### AUFGABENLISTE
1) Erläutern Sie anhand des Textes zur Besoldungsanpassung in ein bis drei Sätzen, weshalb die gestaffelte Anpassung der Grundgehälter über die Jahre 2013 und 2014 hinaus fortwirkt.
2) Führen Sie den Text zur Besoldungsanpassung im Anschluss an seinen letzten Satz weiter.

### TEXT ZUR ANALYSE
* * * * * * *

Originaltext des Verfassungsgerichtshofes kursiv gesetzt

1. Welche gesetzlichen Vorschriften hat der Verfassungsgerichtshof für verfassungswidrig erklärt und was bestimmen diese Vorschriften?

Der Verfassungsgerichtshof hat Art. 1 §§ 2 Abs. 1 und 3 Abs. 1 Satz 1 des Gesetzes zur Anpassung der Dienst- und Versorgungsbezüge 2013/2014 sowie zur Änderung weiterer dienstrechtlicher Vorschriften im Land Nordrhein-Westfalen vom 16. Juli 2013 (Gesetz- und Verordnungsblatt NRW 2013, S. 486, www.recht.nrw.de) für verfassungswidrig erklärt, soweit die Besoldungsgruppen A 11 bis A 16 sowie die Besoldungsordnungen B, C, H, R und W betroffen sind.

Mit diesen Vorschriften hat der Gesetzgeber die Grundgehälter der Beamten und Richter gestaffelt nach Besoldungsgruppen erhöht. Die Grundgehälter der Besoldungsgruppen A 2 bis A 10 sind entsprechend dem Ergebnis der Tarifverhandlungen für die Arbeitnehmer im öffentlichen Dienst für die Jahre 2013 und 2014 um insgesamt 5,6 % angehoben worden. Für die Besoldungsgruppen A 11 und A 12 beträgt die Erhöhung der Grundgehälter insgesamt 2 %, für alle anderen Beamten und die Richter ist keine Erhöhung der Grundgehälter vorgesehen. Weitere Bestandteile der Besoldung, wie z.B. der Familienzuschlag, sind für alle Beamten und Richter einheitlich um 5,6 % erhöht worden. Das Grundgehalt macht den bei weitem größten Teil des Einkommens der Beamten und Richter aus. Diese Regelungen galten sowohl für in einem aktiven Dienstverhältnis stehende als auch für im Ruhestand befindliche Beamte und Richter. Kennzeichnend für die gestaffelte Anpassung ist, dass sie sich auch bei weiteren Besoldungsanpassungen fortsetzt, sofern der Gesetzgeber keine Korrekturen vornimmt.

Die Besoldungsordnungen A und B setzen die Besoldung für die Beamten mit Ausnahmen der Professoren und Staatsanwälte fest. Die Besoldungsordnungen C, H und W gelten für Professoren, die Besoldungsordnung R gilt für Richter und Staatsanwälte.

* * * * * * *

### AUSZÜGE AUS DATENSÄTZEN
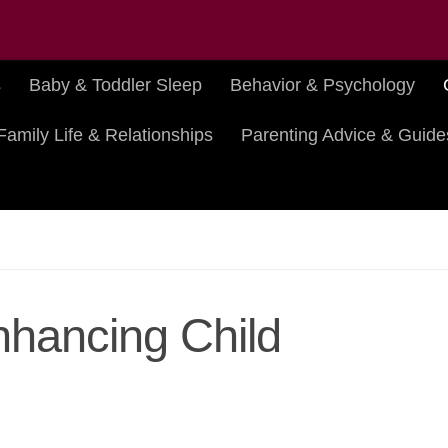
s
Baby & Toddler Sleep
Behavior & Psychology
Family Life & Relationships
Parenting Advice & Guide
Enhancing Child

* * * * * * *

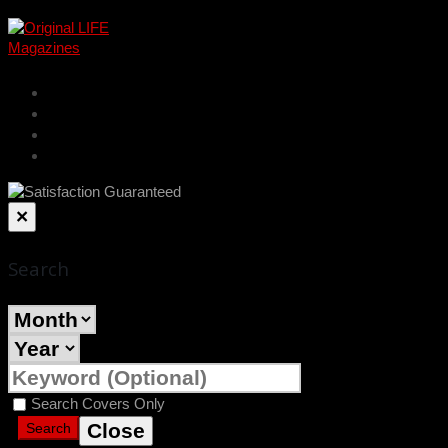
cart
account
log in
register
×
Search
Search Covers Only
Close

* * * * * * *

### ERGEBNISSE DER REIHE NACH
1) Die gestaffelte Anpassung wirkt fort, weil sie sich auch bei weiteren Besoldungsanpassungen fortsetzt, sofern der Gesetzgeber keine Korrekturen vornimmt.

2)
2. Wer ist durch die für verfassungswidrig erklärten Vorschriften betroffen?

Betroffen sind alle Beamten ab Besoldungsgruppe A 11 sowie Richter und damit etwa 80 % der Amtsträger des Landes. Die Vorschriften beschränken sich nicht auf Spitzenämter, sondern erstrecken sich auf sämtliche Ämter des höheren Dienstes und mit den Besoldungsgruppen A 11 und A 12 auch auf einen Großteil der Beamten des gehobenen Dienstes. Unter diese beiden Besoldungsgruppen fallen z.B. Hauptkommissare im Polizeidienst und zahlreiche Lehrer sowie aus dem Bereich der allgemeinen Verwaltung die Ämter mit den Amtsbezeichnungen „Amtmann“ und „Amtsrat“.

3. Aus welchem Grund hat der Verfassungsgerichtshof die nach Besoldungsgruppen gestaffelte Anpassung der Bezüge für verfassungswidrig erklärt?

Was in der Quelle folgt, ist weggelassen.